Sam Mason, a 20-year-old Radford University sophomore and Tau Kappa Epsilon pledge, was found dead on Oct. 15, 2010 in a house off campus. Mason died of ethanol poisoning after attending a TKE party off campus the previous night.
Two events were held to remember Mason as the first anniversary of his death approached. On Oct. 10-12 from 11 a.m. to 2 p.m., the Panhellenic Council teamed up with the Interraternity Council to sponsor an event where students could tie-dye T-shirts in memory of Sam Mason. On Oct. 13, students held a candlelight vigil in remembrance.
These two events were also held in 2010 shortly after Mason’s death. Last year, friends of Mason set up a table for students to tie-dye T-shirts in remembrance of their friend because he really loved tie-dye, The Grateful Dead and retro-themed things. This year the Greek community took it upon themselves to host a tie-dying table.
“It is our duty as a Greek community to honor him,” said Panhellenic Executive Council President Brandi Steele.
Steele has faith that the event will continue each year.
Steele said that to Mason’s friends, tie-dye is a perfect representation of him.

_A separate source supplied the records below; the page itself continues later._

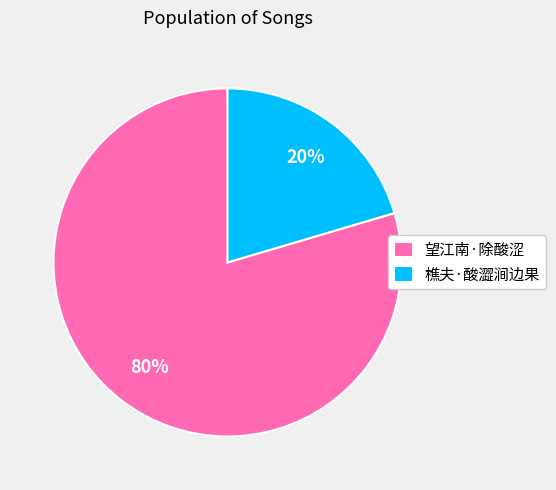

Is it true that 望江南·除酸涩 is 80% of the pie?

True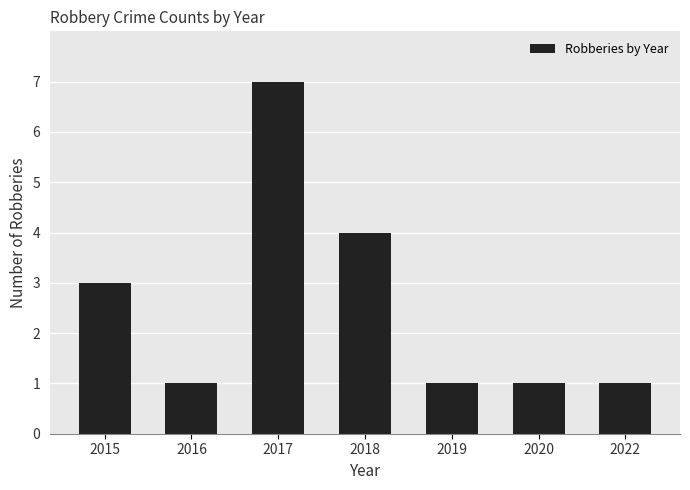

Reading left to right, extract all data points from this chart.

2015=3	2016=1	2017=7	2018=4	2019=1	2020=1	2022=1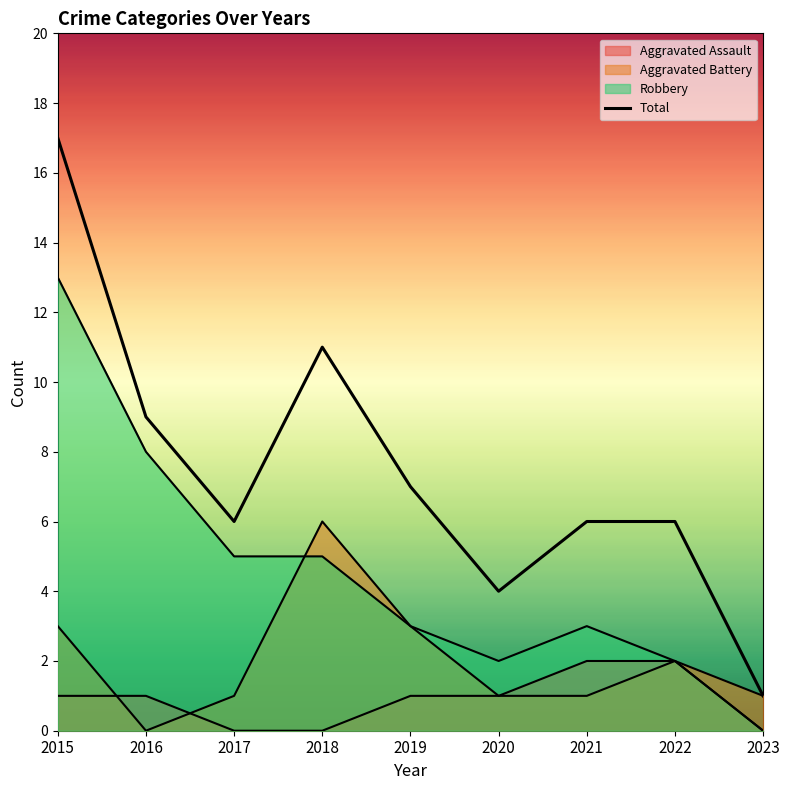

What is the average value?

7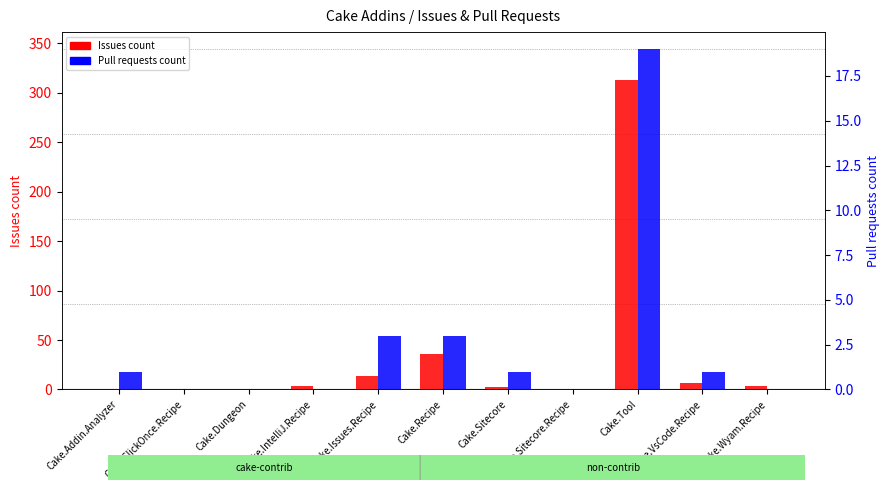

Rank the series by their maximum value, from lowest to highest.

Pull requests count, Issues count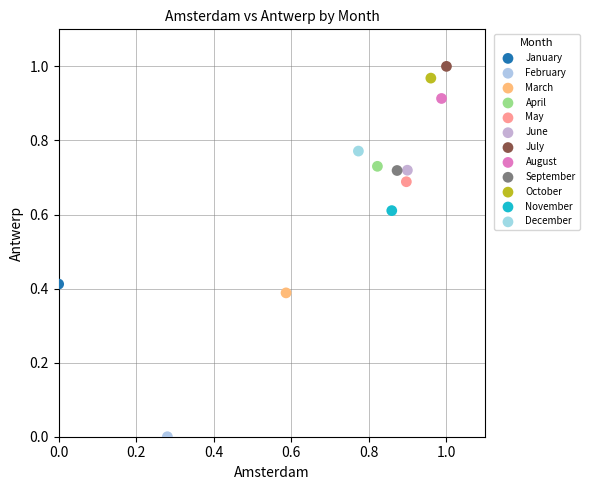

Which series reaches the maximum Y coordinate?

July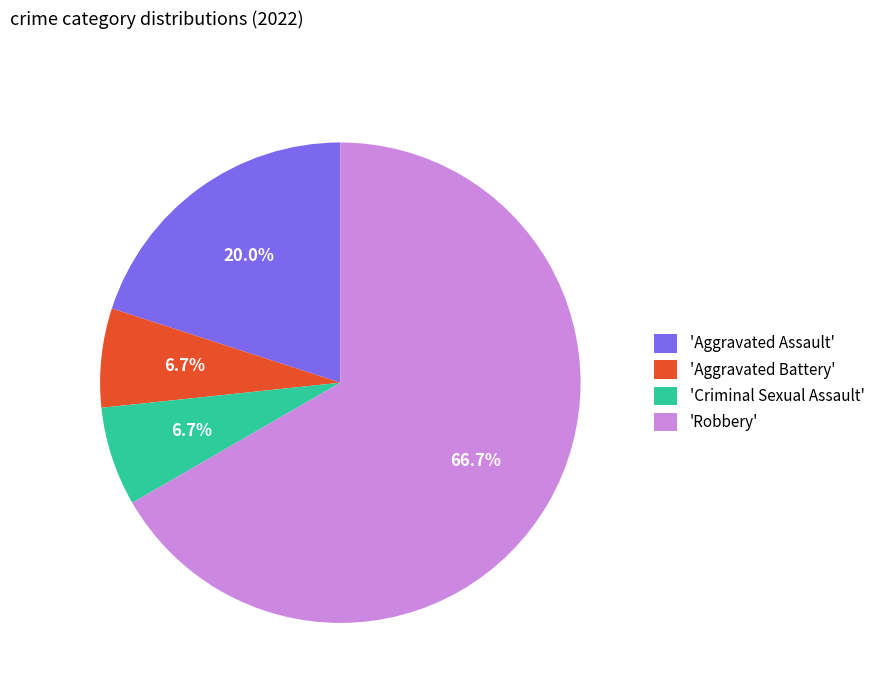

How many slices are in this pie chart?

4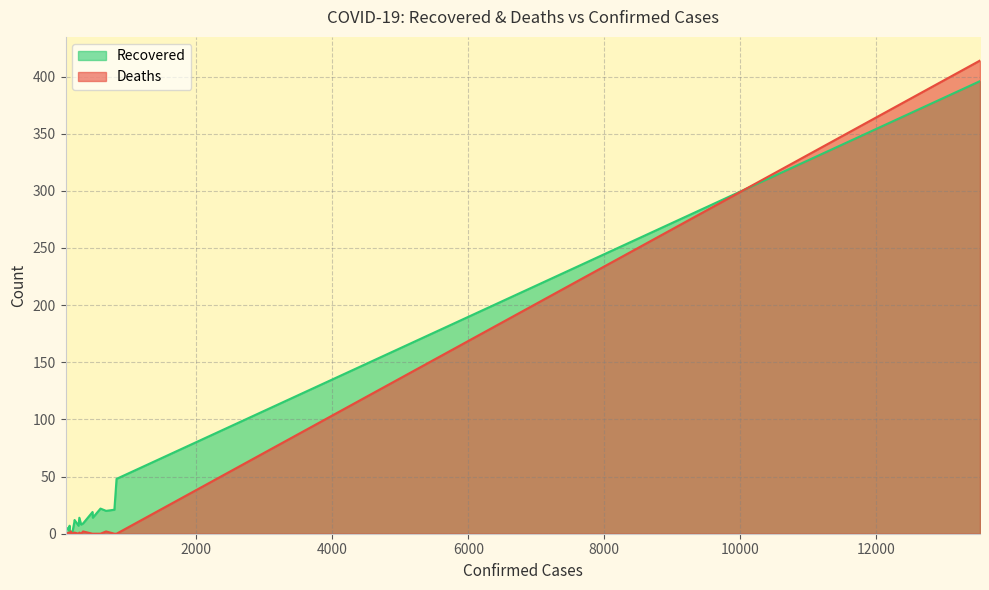

What is the total value across all series at 675?

22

The event was very successful and the table, which was located outside of the Bonnie Hurlburt Student Center, was always full. The event gave students a way to show support and to remember Mason. It made students feel bonded to each other.
“If I see a tie-dye shirt today, I feel bonded to everyone else knowing that we are representing a common cause,” Steele said.
At the candlelight vigil there were many people wearing tie-dye T-shirts. Several close friends of Mason spoke briefly about who Mason was and how life has been without him.
“It seems crazy to me that a year has gone by [since Mason’s death],” said Scott Thompson, a Radford University student and friend of Mason.
Thompson ended his speech by directing his attention to the audience and told them to cherish what they have and to be safe because life takes unexpected turns.
Derek Milliron, another friend of Mason, also spoke at the vigil about how he remembers Mason’s friendly nature. Milliron said Sam always had a “constant ability to light up every situation” and never had a bad or degrading thing to say about anyone. He ended by speaking to Mason and asking him to “keep on smiling.”
The recent developments in Mason’s case include indictments made on Sept. 20. Seven Tau Kappa Epsilon fraternity members were indicted for hazing and supplying alcohol to an underage person in the case dealing with the death of Sam Mason. The seven men indicted were Dustin Lee Moore, Louis Hoskins Trible, Ryan N. Lawson, Christopher Michael Pizzi, Christopher Scott Cothren, Chadwick Evancho and William Taylor Blurke. There has not been any further developments in the case reported.